To hold the state of the Bucket, you can use MemoryListBucket/MemoryQueueBucket as internal bucket.
To use PyrateLimiter with Redis, redis-py is required to be installed.
It is also possible to use your own Bucket implementation, by extending AbstractBucket from pyrate_limiter.core

## Available modules
```python
from pyrate_limiter import (
    BucketFullException,
    Duration,
    RequestRate,
    Limiter,
    MemoryListBucket,
    MemoryQueueBucket,
)
```

## Strategies

### Subscription strategies

Considering API throttling logic for usual business models of Subscription, we usually see strategies somewhat similar to these.

``` shell
Some commercial/free API (Linkedin, Github etc)
- 500 requests/hour, and
- 1000 requests/day, and
- maximum 10,000 requests/month
```

- [x] `RequestRate` class is designed to describe this strategies - eg for the above strategies we have a Rate-Limiter defined
as following

``` python
hourly_rate = RequestRate(500, Duration.HOUR) # maximum 500 requests/hour
daily_rate = RequestRate(1000, Duration.DAY) # maximum 1000 requests/day
monthly_rate = RequestRate(10000, Duration.MONTH) # and so on

limiter = Limiter(hourly_rate, daily_rate, monthly_rate, *other_rates, bucket_class=MemoryListBucket) # default is MemoryQueueBucket

# usage
identity = user_id # or ip-address, or maybe both
limiter.try_acquire(identity)
```

As the logic is pretty self-explainatory, note that the superior rate-limit must come after the inferiors, ie
1000 req/day must be declared after an hourly-rate-limit, and the daily-limit must be larger than hourly-limit.

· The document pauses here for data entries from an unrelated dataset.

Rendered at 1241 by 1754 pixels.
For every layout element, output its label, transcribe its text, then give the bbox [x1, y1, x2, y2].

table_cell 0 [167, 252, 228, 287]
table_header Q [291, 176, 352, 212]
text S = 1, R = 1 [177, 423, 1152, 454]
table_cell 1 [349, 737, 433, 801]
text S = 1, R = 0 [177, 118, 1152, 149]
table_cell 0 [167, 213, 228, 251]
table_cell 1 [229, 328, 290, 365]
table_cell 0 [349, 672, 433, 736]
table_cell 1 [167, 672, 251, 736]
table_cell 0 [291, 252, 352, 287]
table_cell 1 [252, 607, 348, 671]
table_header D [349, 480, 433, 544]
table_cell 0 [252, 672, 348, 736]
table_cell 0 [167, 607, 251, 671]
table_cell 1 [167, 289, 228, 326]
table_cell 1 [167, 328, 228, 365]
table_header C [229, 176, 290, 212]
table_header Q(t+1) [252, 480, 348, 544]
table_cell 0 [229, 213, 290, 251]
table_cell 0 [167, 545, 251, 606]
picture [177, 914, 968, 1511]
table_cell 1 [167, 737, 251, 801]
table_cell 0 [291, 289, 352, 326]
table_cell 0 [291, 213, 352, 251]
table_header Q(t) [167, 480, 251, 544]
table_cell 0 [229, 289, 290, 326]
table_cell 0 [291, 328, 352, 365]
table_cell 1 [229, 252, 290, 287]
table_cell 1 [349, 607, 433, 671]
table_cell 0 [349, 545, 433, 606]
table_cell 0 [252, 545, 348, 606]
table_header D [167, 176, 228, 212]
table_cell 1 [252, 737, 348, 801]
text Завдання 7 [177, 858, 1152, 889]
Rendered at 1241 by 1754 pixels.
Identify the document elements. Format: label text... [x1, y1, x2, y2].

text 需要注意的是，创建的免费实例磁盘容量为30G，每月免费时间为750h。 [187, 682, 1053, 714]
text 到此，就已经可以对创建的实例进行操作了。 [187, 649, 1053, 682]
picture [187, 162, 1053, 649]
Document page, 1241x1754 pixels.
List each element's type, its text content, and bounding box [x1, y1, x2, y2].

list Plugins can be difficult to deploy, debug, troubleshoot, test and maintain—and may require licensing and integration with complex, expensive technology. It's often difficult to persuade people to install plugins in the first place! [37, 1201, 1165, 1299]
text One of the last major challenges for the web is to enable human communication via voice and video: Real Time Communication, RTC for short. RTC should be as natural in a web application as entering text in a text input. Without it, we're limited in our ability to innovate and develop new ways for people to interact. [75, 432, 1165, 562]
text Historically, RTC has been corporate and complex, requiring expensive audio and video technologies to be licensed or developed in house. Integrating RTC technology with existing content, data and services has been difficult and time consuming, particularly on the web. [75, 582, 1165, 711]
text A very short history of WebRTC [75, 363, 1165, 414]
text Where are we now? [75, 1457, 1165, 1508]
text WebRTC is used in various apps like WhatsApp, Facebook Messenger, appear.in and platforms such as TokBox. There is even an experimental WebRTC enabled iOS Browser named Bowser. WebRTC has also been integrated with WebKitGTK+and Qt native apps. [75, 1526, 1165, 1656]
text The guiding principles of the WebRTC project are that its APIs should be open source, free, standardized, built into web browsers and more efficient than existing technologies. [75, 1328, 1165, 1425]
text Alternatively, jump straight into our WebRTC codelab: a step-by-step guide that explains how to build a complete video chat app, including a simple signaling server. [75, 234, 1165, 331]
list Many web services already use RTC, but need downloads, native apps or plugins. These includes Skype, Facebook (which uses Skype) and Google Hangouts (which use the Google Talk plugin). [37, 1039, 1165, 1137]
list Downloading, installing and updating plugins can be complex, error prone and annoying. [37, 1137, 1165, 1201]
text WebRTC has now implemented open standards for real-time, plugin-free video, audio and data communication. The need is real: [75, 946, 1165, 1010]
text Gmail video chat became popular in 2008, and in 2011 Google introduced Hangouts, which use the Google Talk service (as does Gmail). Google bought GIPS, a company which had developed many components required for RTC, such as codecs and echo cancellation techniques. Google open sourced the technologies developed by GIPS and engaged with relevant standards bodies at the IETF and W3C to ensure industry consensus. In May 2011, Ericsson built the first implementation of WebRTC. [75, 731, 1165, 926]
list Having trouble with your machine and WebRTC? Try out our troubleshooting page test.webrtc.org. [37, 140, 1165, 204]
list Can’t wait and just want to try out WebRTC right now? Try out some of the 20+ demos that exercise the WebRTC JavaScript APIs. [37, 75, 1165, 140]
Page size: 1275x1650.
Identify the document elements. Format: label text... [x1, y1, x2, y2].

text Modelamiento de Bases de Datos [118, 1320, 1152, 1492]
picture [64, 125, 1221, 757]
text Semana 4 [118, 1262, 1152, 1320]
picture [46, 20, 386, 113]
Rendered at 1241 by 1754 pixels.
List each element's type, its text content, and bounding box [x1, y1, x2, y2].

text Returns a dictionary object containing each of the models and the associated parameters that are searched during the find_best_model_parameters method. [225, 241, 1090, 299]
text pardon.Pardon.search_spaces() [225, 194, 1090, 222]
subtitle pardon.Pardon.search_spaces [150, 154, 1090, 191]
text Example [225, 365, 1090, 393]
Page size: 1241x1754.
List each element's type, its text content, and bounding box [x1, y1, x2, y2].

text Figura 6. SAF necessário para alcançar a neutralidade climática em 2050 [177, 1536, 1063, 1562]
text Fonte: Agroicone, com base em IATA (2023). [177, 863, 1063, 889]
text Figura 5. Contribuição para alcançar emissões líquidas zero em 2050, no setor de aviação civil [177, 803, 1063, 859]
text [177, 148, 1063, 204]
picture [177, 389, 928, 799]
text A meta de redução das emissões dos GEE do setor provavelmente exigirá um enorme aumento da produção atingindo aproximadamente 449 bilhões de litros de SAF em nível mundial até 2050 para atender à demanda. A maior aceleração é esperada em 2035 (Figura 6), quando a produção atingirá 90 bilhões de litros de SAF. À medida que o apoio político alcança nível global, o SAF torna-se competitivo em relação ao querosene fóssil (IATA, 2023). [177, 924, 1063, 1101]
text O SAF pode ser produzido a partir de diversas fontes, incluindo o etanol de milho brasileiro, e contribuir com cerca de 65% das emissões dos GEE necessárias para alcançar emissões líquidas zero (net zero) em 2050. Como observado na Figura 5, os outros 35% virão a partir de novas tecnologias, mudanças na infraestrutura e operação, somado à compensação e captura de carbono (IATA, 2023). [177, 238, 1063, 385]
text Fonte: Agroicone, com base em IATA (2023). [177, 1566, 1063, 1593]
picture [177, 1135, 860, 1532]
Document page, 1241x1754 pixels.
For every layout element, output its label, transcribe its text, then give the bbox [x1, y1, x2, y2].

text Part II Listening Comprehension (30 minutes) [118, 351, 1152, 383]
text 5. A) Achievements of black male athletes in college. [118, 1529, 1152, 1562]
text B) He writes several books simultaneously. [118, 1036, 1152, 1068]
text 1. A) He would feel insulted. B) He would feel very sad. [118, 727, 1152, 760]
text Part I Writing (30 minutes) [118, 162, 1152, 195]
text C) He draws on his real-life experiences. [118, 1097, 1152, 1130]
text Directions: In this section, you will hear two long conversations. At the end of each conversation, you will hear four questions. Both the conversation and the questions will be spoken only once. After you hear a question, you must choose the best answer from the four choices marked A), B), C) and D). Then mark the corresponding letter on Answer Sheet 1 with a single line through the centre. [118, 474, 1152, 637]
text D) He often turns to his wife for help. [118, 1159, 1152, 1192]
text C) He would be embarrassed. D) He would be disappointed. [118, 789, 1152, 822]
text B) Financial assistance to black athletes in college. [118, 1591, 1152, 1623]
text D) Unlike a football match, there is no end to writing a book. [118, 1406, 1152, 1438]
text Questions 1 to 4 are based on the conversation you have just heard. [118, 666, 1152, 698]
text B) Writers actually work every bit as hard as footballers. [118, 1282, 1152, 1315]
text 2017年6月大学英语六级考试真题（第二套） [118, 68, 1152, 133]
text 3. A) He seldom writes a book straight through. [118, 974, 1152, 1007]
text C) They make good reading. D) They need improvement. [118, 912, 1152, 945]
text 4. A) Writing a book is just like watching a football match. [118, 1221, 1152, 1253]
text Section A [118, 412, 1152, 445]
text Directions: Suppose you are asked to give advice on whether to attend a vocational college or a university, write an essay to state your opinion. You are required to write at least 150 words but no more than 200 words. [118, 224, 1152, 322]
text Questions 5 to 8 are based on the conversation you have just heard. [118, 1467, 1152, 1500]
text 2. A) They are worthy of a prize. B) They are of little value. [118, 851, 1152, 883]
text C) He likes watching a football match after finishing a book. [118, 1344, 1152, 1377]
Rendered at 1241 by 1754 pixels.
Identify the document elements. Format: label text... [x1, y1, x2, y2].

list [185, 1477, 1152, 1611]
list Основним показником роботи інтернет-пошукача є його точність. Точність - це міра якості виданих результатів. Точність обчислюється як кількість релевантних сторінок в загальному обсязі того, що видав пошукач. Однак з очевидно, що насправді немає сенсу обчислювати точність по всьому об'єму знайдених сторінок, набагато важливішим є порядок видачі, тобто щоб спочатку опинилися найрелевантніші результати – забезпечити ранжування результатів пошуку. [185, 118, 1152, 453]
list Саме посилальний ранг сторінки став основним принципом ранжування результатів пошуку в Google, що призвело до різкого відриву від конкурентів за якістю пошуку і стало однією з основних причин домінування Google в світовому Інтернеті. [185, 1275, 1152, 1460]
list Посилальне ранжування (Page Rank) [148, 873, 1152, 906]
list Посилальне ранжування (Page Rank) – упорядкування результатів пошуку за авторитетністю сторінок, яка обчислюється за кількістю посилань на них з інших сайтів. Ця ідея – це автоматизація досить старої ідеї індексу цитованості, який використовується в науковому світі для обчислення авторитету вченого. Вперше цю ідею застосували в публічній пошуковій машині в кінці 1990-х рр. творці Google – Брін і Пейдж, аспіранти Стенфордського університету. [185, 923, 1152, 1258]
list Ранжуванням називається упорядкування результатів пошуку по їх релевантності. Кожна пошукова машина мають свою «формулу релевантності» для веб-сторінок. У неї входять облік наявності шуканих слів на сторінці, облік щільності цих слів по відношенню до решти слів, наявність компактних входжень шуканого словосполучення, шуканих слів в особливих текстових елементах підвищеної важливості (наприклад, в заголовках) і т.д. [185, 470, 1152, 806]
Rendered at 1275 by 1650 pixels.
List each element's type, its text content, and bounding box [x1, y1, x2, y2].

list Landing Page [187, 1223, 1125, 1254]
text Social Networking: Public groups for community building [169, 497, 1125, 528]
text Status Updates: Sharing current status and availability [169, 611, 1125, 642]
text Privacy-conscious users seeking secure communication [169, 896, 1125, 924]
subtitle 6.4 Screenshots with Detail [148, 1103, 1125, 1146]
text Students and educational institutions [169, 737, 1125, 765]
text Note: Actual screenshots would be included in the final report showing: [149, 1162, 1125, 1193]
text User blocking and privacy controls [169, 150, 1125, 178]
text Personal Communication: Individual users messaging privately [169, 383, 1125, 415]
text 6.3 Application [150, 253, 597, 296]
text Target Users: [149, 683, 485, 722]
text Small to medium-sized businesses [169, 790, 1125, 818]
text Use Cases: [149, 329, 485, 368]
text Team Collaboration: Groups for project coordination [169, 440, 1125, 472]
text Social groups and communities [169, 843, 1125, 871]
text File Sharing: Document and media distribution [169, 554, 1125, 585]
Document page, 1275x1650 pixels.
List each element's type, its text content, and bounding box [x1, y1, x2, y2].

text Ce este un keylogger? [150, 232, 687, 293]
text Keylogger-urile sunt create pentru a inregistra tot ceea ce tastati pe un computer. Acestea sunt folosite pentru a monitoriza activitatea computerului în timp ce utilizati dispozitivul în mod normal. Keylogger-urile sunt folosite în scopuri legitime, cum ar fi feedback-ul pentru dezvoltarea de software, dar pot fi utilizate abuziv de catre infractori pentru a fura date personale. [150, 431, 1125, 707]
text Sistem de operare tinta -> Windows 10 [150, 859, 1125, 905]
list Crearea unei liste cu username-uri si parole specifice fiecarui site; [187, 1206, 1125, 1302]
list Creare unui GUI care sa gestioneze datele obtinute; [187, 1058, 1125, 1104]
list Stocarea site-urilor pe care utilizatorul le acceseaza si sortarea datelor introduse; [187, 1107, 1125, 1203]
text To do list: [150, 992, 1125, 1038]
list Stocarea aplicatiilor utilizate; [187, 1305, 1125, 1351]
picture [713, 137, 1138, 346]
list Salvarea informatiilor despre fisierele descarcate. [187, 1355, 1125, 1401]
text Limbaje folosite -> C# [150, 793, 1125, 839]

- [x] `bucket_class` is the type of bucket that holds request. It could be an in-memory data structure like Python List (`MemoryListBucket`), or Queue `MemoryQueueBucket`.


- [x] For microservices or decentralized platform, multiple rate-Limiter may share a single store for storing
      request-rate history, ie `Redis`. This lib provides a ready-use `RedisBucket` to handle such case, and required
      `redis-py` as its peer-dependency. The usage difference is when using Redis, a naming `prefix` must be provide so
      the keys can be distinct for each item's identity.

``` python
from redis import ConnectionPool

pool = ConnectionPool.from_url('redis://localhost:6379')

rate = RequestRate(3, 5 * Duration.SECOND)

bucket_kwargs = {
    "redis_pool": redis_pool,
    "bucket_name": "my-ultimate-bucket-prefix"
}

# so each item buckets will have a key name as
# my-ultimate-bucket-prefix__item-identity

limiter = Limiter(rate, bucket_class=RedisBucket, bucket_kwargs=bucket_kwargs)
item = 'vutran_item'
limiter.try_acquire(item)
```

- [ ] *RequestRate may be required to `reset` on a fixed schedule, eg: every first-day of a month

### Spam-protection strategies

- [x] Sometimes, we need a rate-limiter to protect our API from spamming/ddos attack. Some usual strategies for this could be as
following

``` shell
1. No more than 100 requests/minute, or
2. 100 request per minute, and no more than 300 request per hour
```

### Throttling handling
When the number of incoming requets go beyond the limit, we can either do..

``` shell
1. Raise a 429 Http Error, or
2. Keep the incoming requests, wait then slowly process them one by one.
```

### More complex scenario
https://www.keycdn.com/support/rate-limiting#types-of-rate-limits

- [ ] *Sometimes, we may need to apply specific rate-limiting strategies based on schedules/region or some other metrics. It
requires the capability to `switch` the strategies instantly without re-deploying the whole service.

## Notes
Todo-items marked with (*) are planned for v3 release.